Dataset rows
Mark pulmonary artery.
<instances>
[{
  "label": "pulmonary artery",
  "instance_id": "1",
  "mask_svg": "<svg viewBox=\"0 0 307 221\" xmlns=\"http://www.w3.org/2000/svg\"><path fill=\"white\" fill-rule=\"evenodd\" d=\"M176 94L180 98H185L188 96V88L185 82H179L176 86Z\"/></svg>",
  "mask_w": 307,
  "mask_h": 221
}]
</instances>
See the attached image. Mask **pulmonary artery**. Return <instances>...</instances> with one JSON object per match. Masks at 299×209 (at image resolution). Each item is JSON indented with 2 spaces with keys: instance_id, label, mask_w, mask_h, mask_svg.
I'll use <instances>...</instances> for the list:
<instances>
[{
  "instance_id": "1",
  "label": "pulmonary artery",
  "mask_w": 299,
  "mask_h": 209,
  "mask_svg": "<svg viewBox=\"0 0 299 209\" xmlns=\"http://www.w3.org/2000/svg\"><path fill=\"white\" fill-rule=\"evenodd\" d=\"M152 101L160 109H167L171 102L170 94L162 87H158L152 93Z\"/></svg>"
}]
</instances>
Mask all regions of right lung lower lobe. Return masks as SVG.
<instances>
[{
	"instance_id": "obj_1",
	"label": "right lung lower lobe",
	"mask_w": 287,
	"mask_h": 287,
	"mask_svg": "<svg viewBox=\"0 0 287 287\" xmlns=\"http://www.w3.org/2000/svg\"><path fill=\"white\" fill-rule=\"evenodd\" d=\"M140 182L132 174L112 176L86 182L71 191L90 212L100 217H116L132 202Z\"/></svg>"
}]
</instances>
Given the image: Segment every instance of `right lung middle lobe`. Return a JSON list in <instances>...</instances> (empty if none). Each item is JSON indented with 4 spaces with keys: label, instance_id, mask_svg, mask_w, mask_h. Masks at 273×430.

Aim of the exercise
Please rewrite the rows above, swapping "Return" for "Provide" and keeping everything else unchanged.

Finished answer
Mark pulmonary artery.
<instances>
[{
  "label": "pulmonary artery",
  "instance_id": "1",
  "mask_svg": "<svg viewBox=\"0 0 307 221\" xmlns=\"http://www.w3.org/2000/svg\"><path fill=\"white\" fill-rule=\"evenodd\" d=\"M176 94L180 98H185L188 96V88L185 82H179L176 86Z\"/></svg>",
  "mask_w": 307,
  "mask_h": 221
}]
</instances>
See the attached image. Mask **pulmonary artery**. Provide <instances>...</instances> with one JSON object per match. Masks at 299×209 (at image resolution). Each item is JSON indented with 2 spaces with keys: instance_id, label, mask_w, mask_h, mask_svg.
I'll use <instances>...</instances> for the list:
<instances>
[{
  "instance_id": "1",
  "label": "pulmonary artery",
  "mask_w": 299,
  "mask_h": 209,
  "mask_svg": "<svg viewBox=\"0 0 299 209\" xmlns=\"http://www.w3.org/2000/svg\"><path fill=\"white\" fill-rule=\"evenodd\" d=\"M152 101L160 109H167L171 102L170 94L162 87H158L152 93Z\"/></svg>"
}]
</instances>
Mask all regions of right lung lower lobe. Provide masks as SVG.
<instances>
[{
	"instance_id": "obj_1",
	"label": "right lung lower lobe",
	"mask_w": 287,
	"mask_h": 287,
	"mask_svg": "<svg viewBox=\"0 0 287 287\" xmlns=\"http://www.w3.org/2000/svg\"><path fill=\"white\" fill-rule=\"evenodd\" d=\"M140 182L132 174L112 176L86 182L71 191L90 212L100 217H116L132 202Z\"/></svg>"
}]
</instances>
Given the image: Segment every instance of `right lung middle lobe`. Provide a JSON list in <instances>...</instances> (empty if none). Each item is JSON indented with 4 spaces with keys: label, instance_id, mask_svg, mask_w, mask_h. Masks at 273×430.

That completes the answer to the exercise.